WHAT THE EXERCISE ASKS> All records that follow are to be copied exactly, with images omitted.
##### INPUT DATA #####
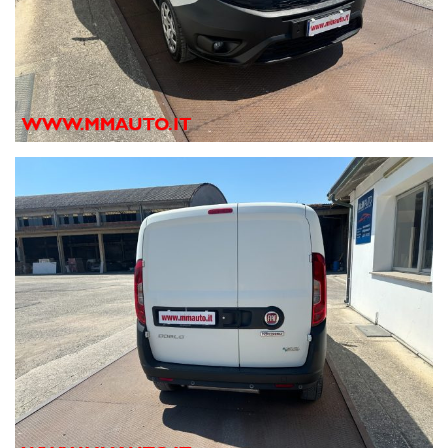
Rivestimento pianale cabina di guida e vano di carico
Rivestimento sedili in tessuto (principale) e tessuto
(addizionale)
Sedile conducente individuale con manuale a 1 via,
sedile passeggero individuale
Servosterzo
Sistema audio comprende radio AM/FM
Sistema di ventilazione con filtro antipolline
Sospensioni anteriore a montante con barra antirollio,
sospensioni posteriore a multi-link
Temperatura esterna
Tergicristallo con automatico
Tire kit
Vano portaguanti con serratura
Verniciatura pastello
Volante in plastica reg. in altezza, reg. in profondità e
multifunzione
ABS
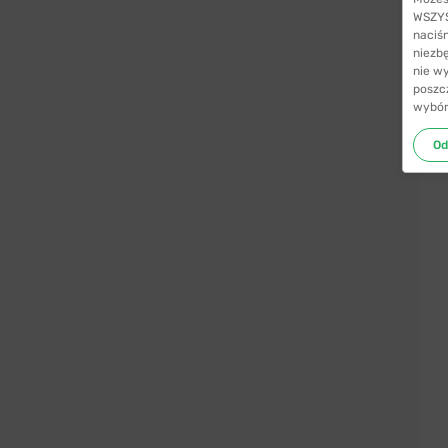
WSZYST
naciś
niezb
nie w
poszc
wybór
Od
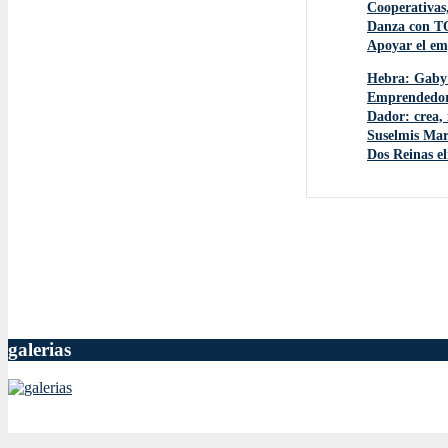
Cooperativas,
Danza con TO
Apoyar el em
Hebra: Gaby 
Emprendedoras
Dador: crea, 
Suselmis Mar
Dos Reinas el
galerias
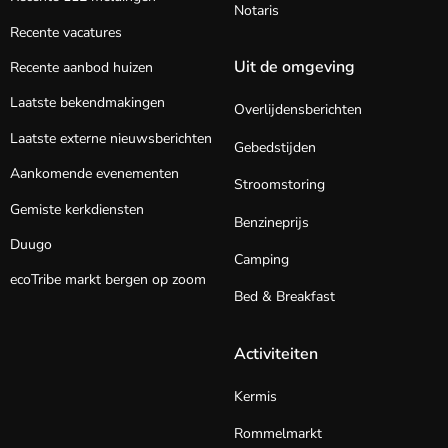
Notaris
Recente vacatures
Uit de omgeving
Recente aanbod huizen
Laatste bekendmakingen
Overlijdensberichten
Laatste externe nieuwsberichten
Gebedstijden
Aankomende evenementen
Stroomstoring
Gemiste kerkdiensten
Benzineprijs
Duugo
Camping
ecoTribe markt bergen op zoom
Bed & Breakfast
Activiteiten
Kermis
Rommelmarkt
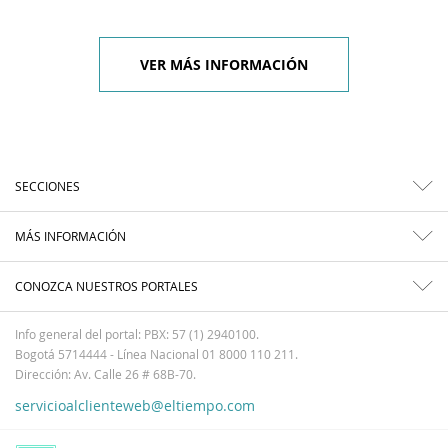
VER MÁS INFORMACIÓN
SECCIONES
MÁS INFORMACIÓN
CONOZCA NUESTROS PORTALES
Info general del portal: PBX: 57 (1) 2940100.
Bogotá 5714444 - Línea Nacional 01 8000 110 211.
Dirección: Av. Calle 26 # 68B-70.
servicioalclienteweb@eltiempo.com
#####
OUTPUT OF THE TASK>
Rivestimento pianale cabina di guida e vano di carico
Rivestimento sedili in tessuto (principale) e tessuto
(addizionale)
Sedile conducente individuale con manuale a 1 via,
sedile passeggero individuale
Servosterzo
Sistema audio comprende radio AM/FM
Sistema di ventilazione con filtro antipolline
Sospensioni anteriore a montante con barra antirollio,
sospensioni posteriore a multi-link
Temperatura esterna
Tergicristallo con automatico
Tire kit
Vano portaguanti con serratura
Verniciatura pastello
Volante in plastica reg. in altezza, reg. in profondità e
multifunzione
ABS
WSZYST
naciś
niezb
nie w
poszc
wybór
Od
Cooperativas,
Danza con TO
Apoyar el em
Hebra: Gaby 
Emprendedoras
Dador: crea, 
Suselmis Mar
Dos Reinas el
galerias
Notaris
Recente vacatures
Uit de omgeving
Recente aanbod huizen
Laatste bekendmakingen
Overlijdensberichten
Laatste externe nieuwsberichten
Gebedstijden
Aankomende evenementen
Stroomstoring
Gemiste kerkdiensten
Benzineprijs
Duugo
Camping
ecoTribe markt bergen op zoom
Bed & Breakfast
Activiteiten
Kermis
Rommelmarkt
VER MÁS INFORMACIÓN
SECCIONES
MÁS INFORMACIÓN
CONOZCA NUESTROS PORTALES
Info general del portal: PBX: 57 (1) 2940100.
Bogotá 5714444 - Línea Nacional 01 8000 110 211.
Dirección: Av. Calle 26 # 68B-70.
servicioalclienteweb@eltiempo.com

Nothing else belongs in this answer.